The cohort of 12 ambitious and skilled women were selected from 100 applicants and will embark on an intensive one-on-one mentoring program to assist them to determine their leadership goals and the role they aspire to play in the future of Australian agriculture.
In June they will head to Canberra for an introductory retreat, where they'll meet each other, their mentors and hear from inspiring speakers.
Then they'll complete the mentoring program and graduate at the NFF's national conference in September.
NFF president Fiona Simson said she was inspired that the program, which is now in its fourth year, continued to resonate with women across Australia.
"The success of Australian agriculture to date has hinged on men and women working together onfarm," Ms Simson said.

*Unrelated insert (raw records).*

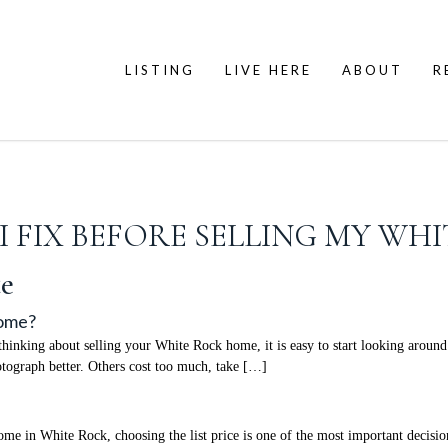
LISTING
LIVE HERE
ABOUT
R
 FIX BEFORE SELLING MY WH
e
Home?
nking about selling your White Rock home, it is easy to start looking around 
ograph better. Others cost too much, take […]
 in White Rock, choosing the list price is one of the most important decisions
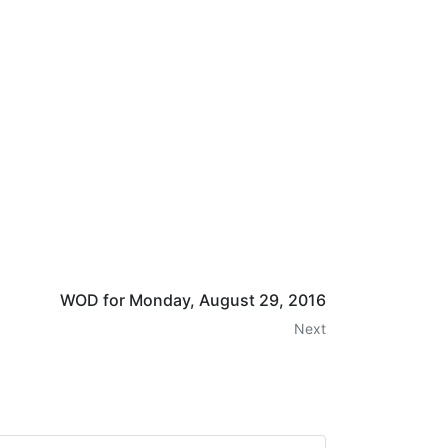
WOD for Monday, August 29, 2016
Next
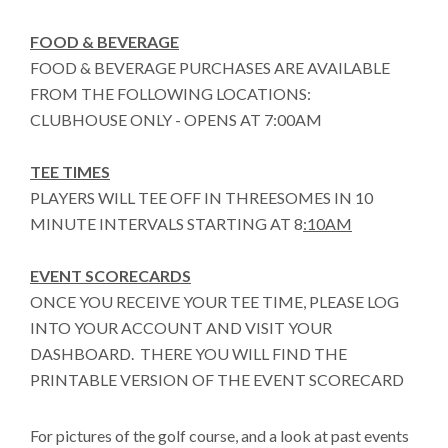
FOOD & BEVERAGE
FOOD & BEVERAGE PURCHASES ARE AVAILABLE
FROM THE FOLLOWING LOCATIONS:
CLUBHOUSE ONLY - OPENS AT 7:00AM
TEE TIMES
PLAYERS WILL TEE OFF IN THREESOMES IN 10
MINUTE INTERVALS STARTING AT 8
:10AM
EVENT SCORECARDS
ONCE YOU RECEIVE YOUR TEE TIME, PLEASE LOG
INTO YOUR ACCOUNT AND VISIT YOUR
DASHBOARD. THERE YOU WILL FIND THE
PRINTABLE VERSION OF THE EVENT SCORECARD
For pictures of the golf course, and a look at past events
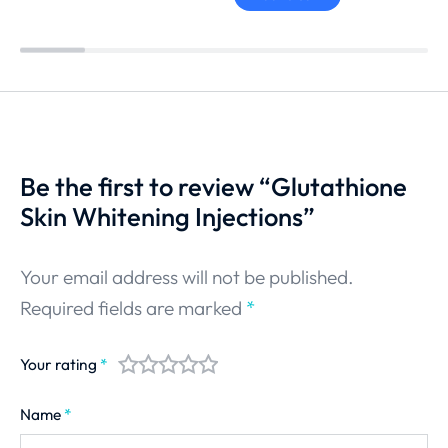
Be the first to review “Glutathione
Skin Whitening Injections”
Your email address will not be published.
Required fields are marked
*
Your rating
*
Name
*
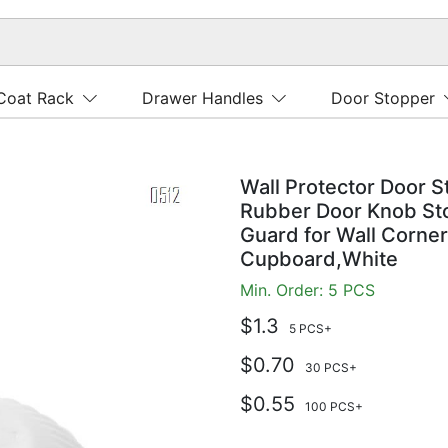
Coat Rack
Drawer Handles
Door Stopper
Wall Protector Door S
Rubber Door Knob Sto
Guard for Wall Corne
Cupboard,White
Min. Order: 5 PCS
$1.3
5 PCS+
$0.70
30 PCS+
$0.55
100 PCS+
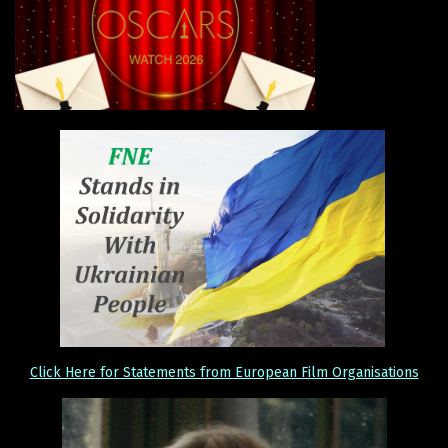
Click Here for Statements from European Film Organisations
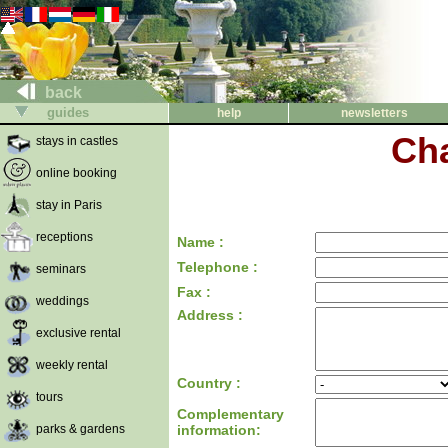
back
guides
help
newsletters
Cha
stays in castles
online booking
stay in Paris
receptions
Name :
Telephone :
seminars
Fax :
weddings
Address :
exclusive rental
weekly rental
Country :
tours
Complementary
parks & gardens
information:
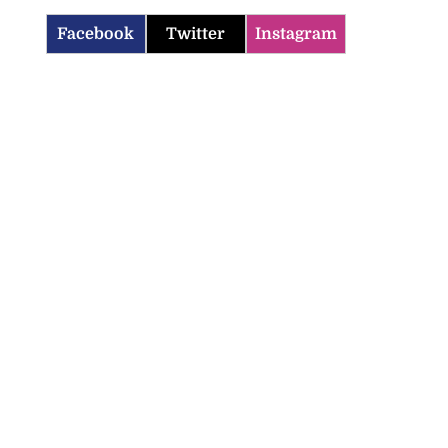
Facebook
Twitter
Instagram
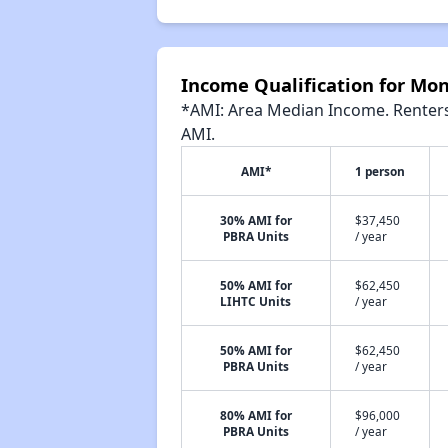
Income Qualification for Mon
*AMI: Area Median Income. Renters 
AMI.
AMI*
1 person
30% AMI for
$37,450
PBRA Units
/ year
50% AMI for
$62,450
LIHTC Units
/ year
50% AMI for
$62,450
PBRA Units
/ year
80% AMI for
$96,000
PBRA Units
/ year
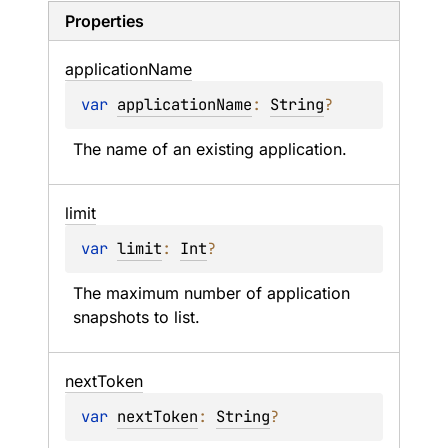
Properties
application
Name
var 
applicationName
: 
String
?
The name of an existing application.
limit
var 
limit
: 
Int
?
The maximum number of application 
snapshots to list.
next
Token
var 
nextToken
: 
String
?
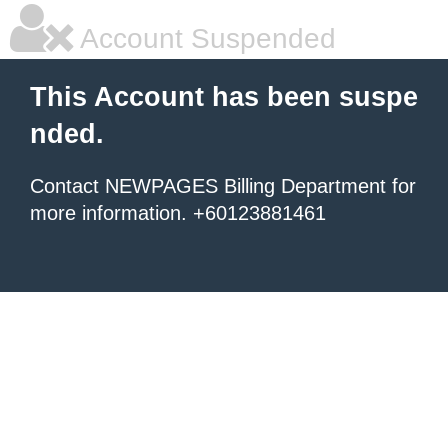
Account Suspended
This Account has been suspe
nded.
Contact NEWPAGES Billing Department for
more information. +60123881461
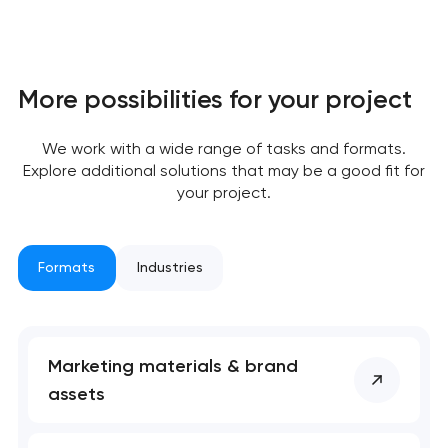
More possibilities for your project
We work with a wide range of tasks and formats.
Explore additional solutions that may be a good fit for
Your application
your project.
has been sent!
We will contact you
Formats
Industries
soon to discuss the
project
nk you!
nk you!
Marketing materials & brand
Close
assets
 your request and will
 your request and will
t you shortly
t you shortly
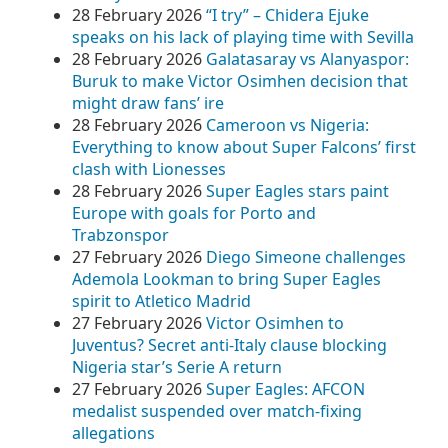
28 February 2026
“I try” – Chidera Ejuke
speaks on his lack of playing time with Sevilla
28 February 2026
Galatasaray vs Alanyaspor:
Buruk to make Victor Osimhen decision that
might draw fans’ ire
28 February 2026
Cameroon vs Nigeria:
Everything to know about Super Falcons’ first
clash with Lionesses
28 February 2026
Super Eagles stars paint
Europe with goals for Porto and
Trabzonspor
27 February 2026
Diego Simeone challenges
Ademola Lookman to bring Super Eagles
spirit to Atletico Madrid
27 February 2026
Victor Osimhen to
Juventus? Secret anti-Italy clause blocking
Nigeria star’s Serie A return
27 February 2026
Super Eagles: AFCON
medalist suspended over match-fixing
allegations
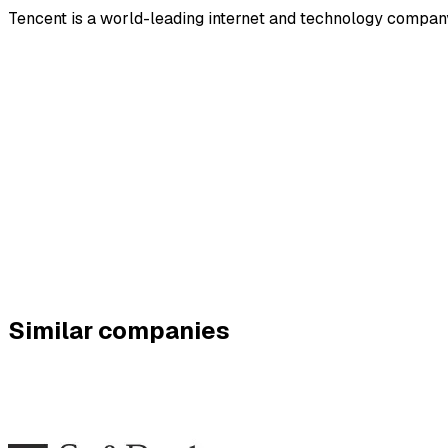
Tencent is a world-leading internet and technology company 
Similar companies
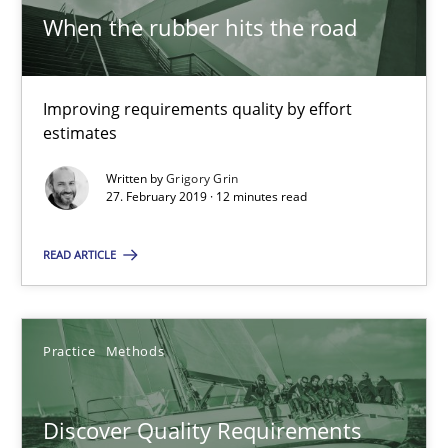
When the rubber hits the road
RE Magazine - The community's experie
Improving requirements quality by effort
A source of knowledge with more than 100 articles
estimates
All articles remain fully accessible
Written by
Grigory Grin
27. February 2019 · 12 minutes read
High practical relevance
Unique knowledge pool on RE and BA topics
READ ARTICLE
Convenient search
Opportunity for feedback to author and publishe
Practice
Methods
Free of charge
Discover Quality Requirements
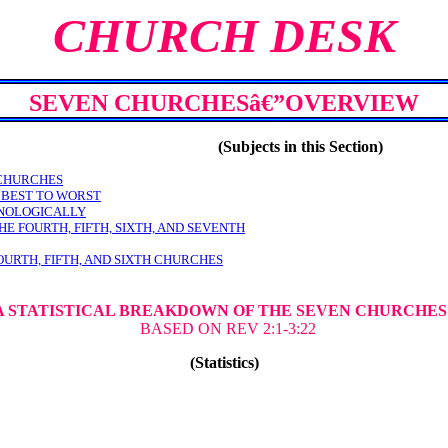
CHURCH DESK
SEVEN CHURCHESâ€”OVERVIEW
(Subjects in this Section)
 CHURCHES
 BEST TO WORST
ONOLOGICALLY
HE FOURTH, FIFTH, SIXTH, AND SEVENTH
OURTH, FIFTH, AND SIXTH CHURCHES
-A STATISTICAL BREAKDOWN OF THE SEVEN CHURCHE
BASED ON REV 2:1-3:22
(Statistics)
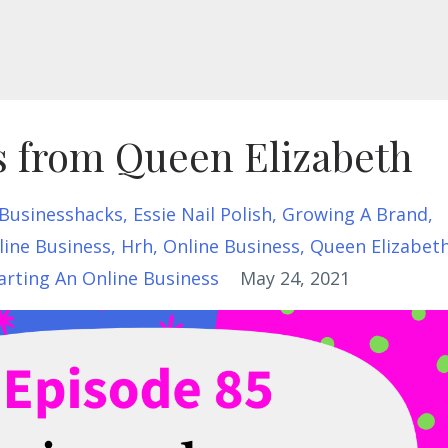
s from Queen Elizabeth
Businesshacks
Essie Nail Polish
Growing A Brand
line Business
Hrh
Online Business
Queen Elizabet
arting An Online Business
May 24, 2021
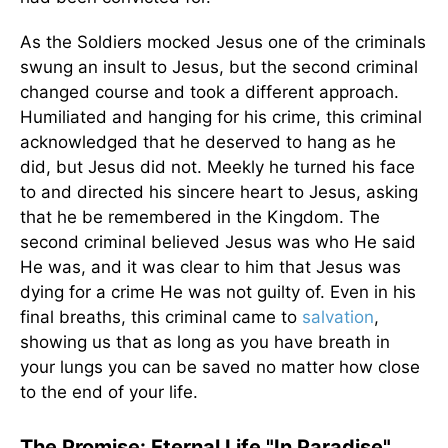
As the Soldiers mocked Jesus one of the criminals
swung an insult to Jesus, but the second criminal
changed course and took a different approach.
Humiliated and hanging for his crime, this criminal
acknowledged that he deserved to hang as he
did, but Jesus did not. Meekly he turned his face
to and directed his sincere heart to Jesus, asking
that he be remembered in the Kingdom. The
second criminal believed Jesus was who He said
He was, and it was clear to him that Jesus was
dying for a crime He was not guilty of. Even in his
final breaths, this criminal came to
salvation
,
showing us that as long as you have breath in
your lungs you can be saved no matter how close
to the end of your life.
The Promise: Eternal Life "In Paradise"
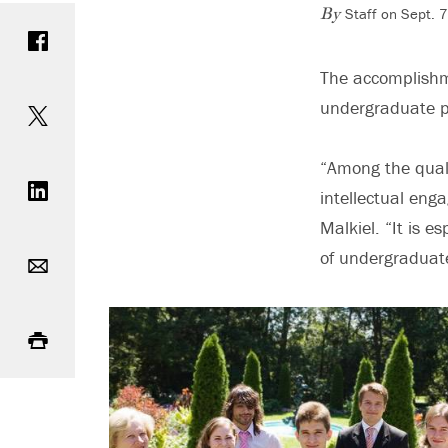
Staff on Sept. 
Share on Facebook
By
The accomplishme
Share on Twitter
undergraduate p
Share on LinkedIn
“Among the quali
intellectual en
Malkiel. “It is e
Email
of undergraduate
Print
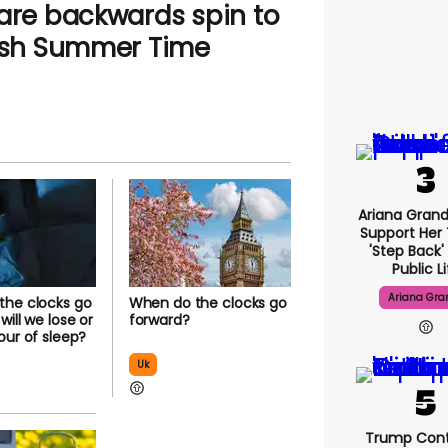
rare backwards spin to
tish Summer Time
Ariana Gran
Support Her
'step Back'
Public L
Ariana Gra
the clocks go
When do the clocks go
ill we lose or
forward?
our of sleep?
Uk
Trump Cont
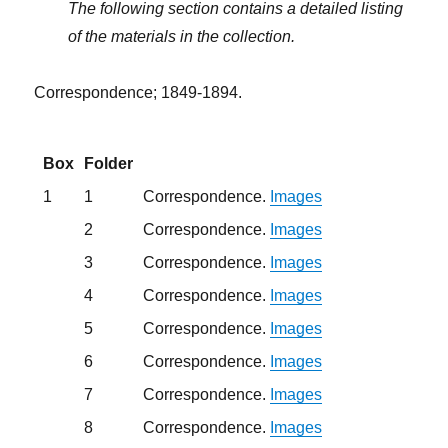
The following section contains a detailed listing
of the materials in the collection.
Correspondence; 1849-1894.
Box
Folder
1
1
Correspondence.
Images
2
Correspondence.
Images
3
Correspondence.
Images
4
Correspondence.
Images
5
Correspondence.
Images
6
Correspondence.
Images
7
Correspondence.
Images
8
Correspondence.
Images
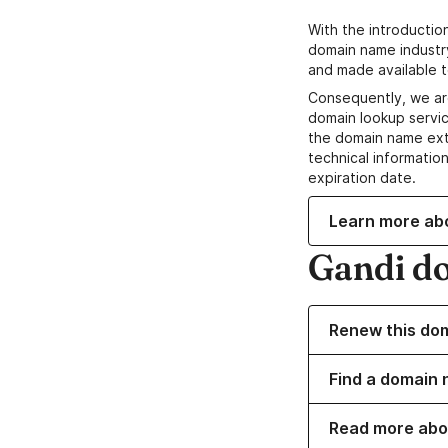
With the introductio
domain name industr
and made available t
Consequently, we ar
domain lookup servic
the domain name ext
technical information
expiration date.
Learn more ab
Gandi d
Renew this do
Find a domain n
Read more abo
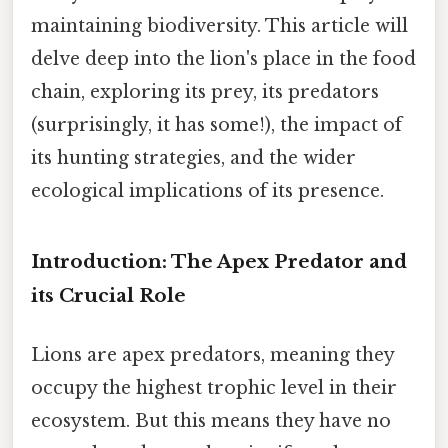
maintaining biodiversity. This article will
delve deep into the lion's place in the food
chain, exploring its prey, its predators
(surprisingly, it has some!), the impact of
its hunting strategies, and the wider
ecological implications of its presence.
Introduction: The Apex Predator and
its Crucial Role
Lions are apex predators, meaning they
occupy the highest trophic level in their
ecosystem. But this means they have no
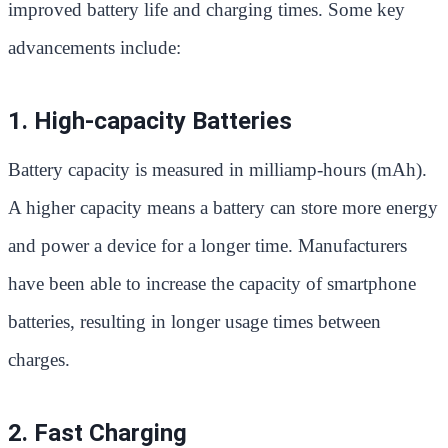
improved battery life and charging times. Some key
advancements include:
1. High-capacity Batteries
Battery capacity is measured in milliamp-hours (mAh).
A higher capacity means a battery can store more energy
and power a device for a longer time. Manufacturers
have been able to increase the capacity of smartphone
batteries, resulting in longer usage times between
charges.
2. Fast Charging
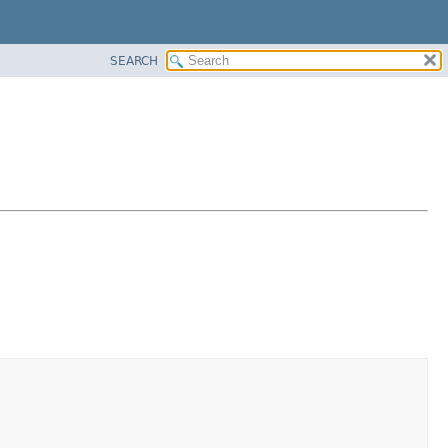
SEARCH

"However, providing a pathway for women to transcend to leadership positions has not materialised as fast as it should have."
Ms Simson said the program was making a difference in creating pathways and networks needed to ensure gender parity in the roles that would shape the future of agriculture.
Graduates of the program have gone to hold industry board positions and to be change makers within their sectors and communities.
"Like in previous years, the program attracted a high volume of very high calibre applicants and I am left in no doubt that the future of our sector's leadership is bright, if as an industry we continue to foster the development of our people," Ms Simson said.
"I congratulate this year's group and I look forward to getting to know these 12 outstanding women in supporting them on their leadership journey."
The program is part of the NFF's goal to double the number of women in agriculture's leadership by 2030, based on a 2018 benchmark.